= Hemant Lakhani =

Hemant Lakhani (1935 – June 19, 2013) was an Indian-born British rice trader and sari salesman. He was convicted in 2005 of illegal arms dealing after purchasing a fake surface-to-air missile from a Russian intelligence agent posing as a disgruntled military officer, then attempting to sell that missile to an informant working for FBI and posing as a Somali terrorist.

==Background==
Born in Gujarat, Lakhani moved to London in 1974. Lakhani and his wife Kusum ran a number of businesses, including an export/import business Multitrade (London) Ltd and Reliance Clothing Company Ltd.

==Investigations==
On 12 August 2003, as a result of a sting operation arranged as a result of cooperation between the American, British and Russian intelligence agencies, Lakhani was intercepted attempting to bring what he had thought was an older-generation Igla into the United States. He is said to have intended the missile to be used in an attack on Air Force One, the American presidential plane, or on a commercial US airliner, and is understood to have planned to buy 50 more of these weapons.

After the FSB detected the dealer in Russia, he was approached by US undercover agents posing as terrorists wanting to shoot down a commercial plane. He was then provided with an inert Igla by undercover Russian agents, and arrested in Newark, New Jersey, when making the delivery to the undercover US agent. An Indian citizen residing in Malaysia, Moinuddeen Ahmed Hameed and an American Yehuda Abraham who allegedly provided money to buy the missile were also arrested.

The extent of Lakhani's background in Russia remains unknown, although one of his fellow directors in the Reliance Clothing Company is known to maintain a Moscow address. He was first noticed by the FSB in March 2003 and his past is presently being investigated by India's Central Bureau of Investigation.

It is thought that he approached the Degtyaryov Plant to purchase the missile after researching the company on the internet. Due to a tip-off from MI6, the FSB agent posed as a representative of the company to sell him a disabled Igla missile.

There is some evidence that MI6 grew interested in him after he made contact with Ukrspetsexport, an arms company suspected of supplying illegal arms to Iraq.

===Criticism of American investigation===
U.S. government agents were continuously involved with Lakhani's case, many claim to the point of entrapment. It is not clear that Lakhani, before allegedly being convinced by US agents, would have wished to obtain support for terrorism. It is also unclear whether Lakhani could ever have delivered on his promises of illegal arms to a government informant: When Lakhani was unable to obtain a missile, the U.S. government, acting through the intelligence community, provided him with one.
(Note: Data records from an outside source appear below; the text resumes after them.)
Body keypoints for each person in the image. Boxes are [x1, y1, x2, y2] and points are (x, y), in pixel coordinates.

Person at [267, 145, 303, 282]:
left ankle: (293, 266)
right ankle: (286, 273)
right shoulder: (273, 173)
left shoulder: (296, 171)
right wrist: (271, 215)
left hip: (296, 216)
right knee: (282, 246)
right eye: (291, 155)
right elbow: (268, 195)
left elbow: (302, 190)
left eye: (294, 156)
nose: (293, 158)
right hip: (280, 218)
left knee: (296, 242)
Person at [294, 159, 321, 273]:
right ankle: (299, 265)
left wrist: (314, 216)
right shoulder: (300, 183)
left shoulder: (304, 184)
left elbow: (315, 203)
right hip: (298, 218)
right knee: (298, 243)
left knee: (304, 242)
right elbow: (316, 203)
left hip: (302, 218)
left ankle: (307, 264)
Such counterterrorist strategies have been described by legal scholars as window dressing, because they target supposed enemies who are so weak as not to be a threat, and divert resources from addressing real threats.
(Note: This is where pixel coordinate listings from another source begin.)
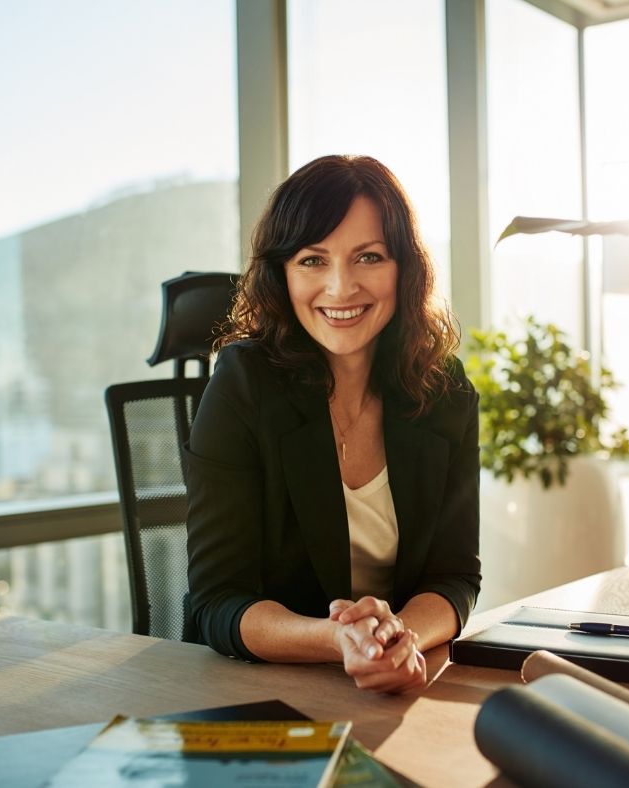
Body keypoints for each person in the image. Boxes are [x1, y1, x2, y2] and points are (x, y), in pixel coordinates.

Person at [184, 154, 480, 694]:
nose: (341, 289)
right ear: (282, 273)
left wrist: (398, 636)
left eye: (368, 257)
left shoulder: (445, 392)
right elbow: (217, 601)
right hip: (259, 689)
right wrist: (338, 640)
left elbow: (454, 576)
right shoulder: (244, 384)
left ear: (404, 268)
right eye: (312, 260)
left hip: (395, 688)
In a 2006 article in The Nation, Christopher Hayes wrote,

In August 2003, to cite just one example, the New York dailies breathlessly reported what one US official called an "incredible triumph in the war against terrorism," the arrest of Hemant Lakhani, a supposed terrorist mastermind caught red-handed attempting to acquire a surface-to-air missile. Only later did the government admit that the "plot" consisted of an FBI informant begging Lakhani to find him a missile, while a Russian intelligence officer called up Lakhani and offered to sell him one.
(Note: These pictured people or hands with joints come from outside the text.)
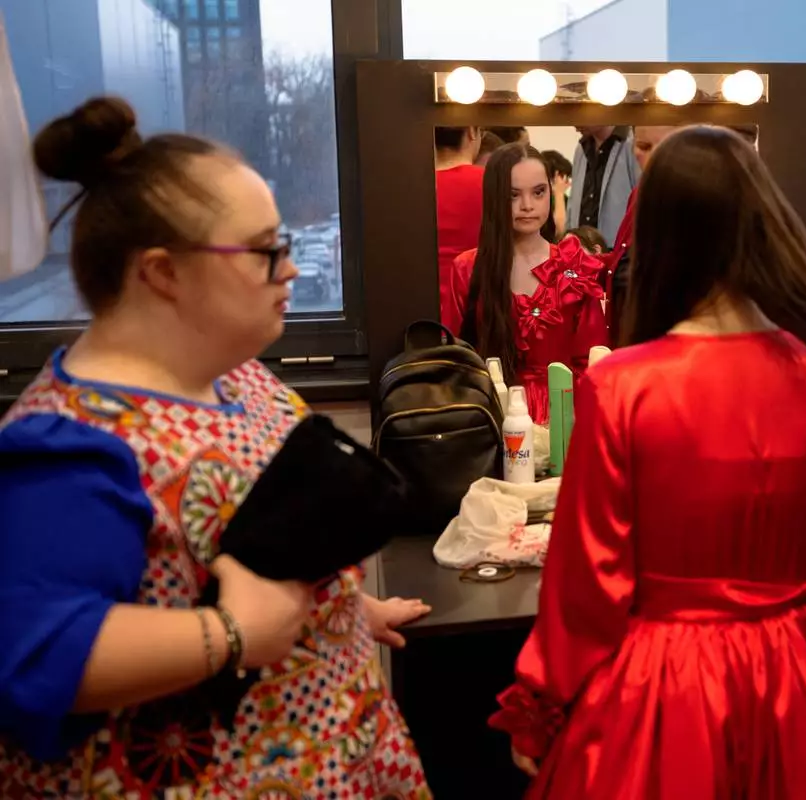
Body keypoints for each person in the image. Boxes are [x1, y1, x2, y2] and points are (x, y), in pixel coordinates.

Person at [490, 125, 806, 798]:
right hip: (804, 674)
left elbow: (587, 586)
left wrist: (541, 705)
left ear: (657, 236)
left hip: (667, 681)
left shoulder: (621, 388)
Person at [0, 97, 432, 797]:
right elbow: (32, 654)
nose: (290, 270)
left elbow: (239, 545)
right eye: (265, 252)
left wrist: (338, 607)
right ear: (162, 272)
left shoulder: (238, 379)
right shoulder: (72, 443)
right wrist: (230, 633)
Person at [444, 142, 607, 425]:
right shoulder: (468, 269)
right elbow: (456, 362)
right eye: (513, 195)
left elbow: (592, 361)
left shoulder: (574, 268)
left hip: (565, 419)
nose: (528, 205)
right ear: (495, 197)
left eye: (539, 192)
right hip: (491, 418)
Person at [605, 125, 680, 345]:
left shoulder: (699, 198)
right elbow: (624, 262)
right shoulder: (640, 194)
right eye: (643, 146)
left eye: (667, 147)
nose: (655, 157)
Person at [435, 126, 484, 325]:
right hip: (476, 311)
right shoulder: (491, 183)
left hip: (421, 315)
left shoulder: (411, 186)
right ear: (472, 131)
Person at [565, 126, 639, 246]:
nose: (575, 125)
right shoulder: (581, 148)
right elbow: (573, 203)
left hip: (619, 250)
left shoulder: (632, 145)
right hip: (581, 249)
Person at [542, 149, 573, 240]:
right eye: (564, 177)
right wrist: (559, 193)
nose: (568, 182)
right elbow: (558, 231)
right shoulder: (544, 199)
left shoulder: (567, 200)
Lakhani's involvement with U.S. government agents and intelligence has been the subject of an episode of the public radio show This American Life, aired in 2005 and 2009.

==Conviction==
Lakhani was prosecuted by U.S. Attorney for the District of New Jersey Chris Christie. He was convicted by jury in April 2005 of attempting to provide material support to terrorists, unlawful brokering of foreign defense articles and attempting to import merchandise into the U.S. by means of false statements, plus two counts of money laundering. He was sentenced to 47 years in prison, and died in 2013.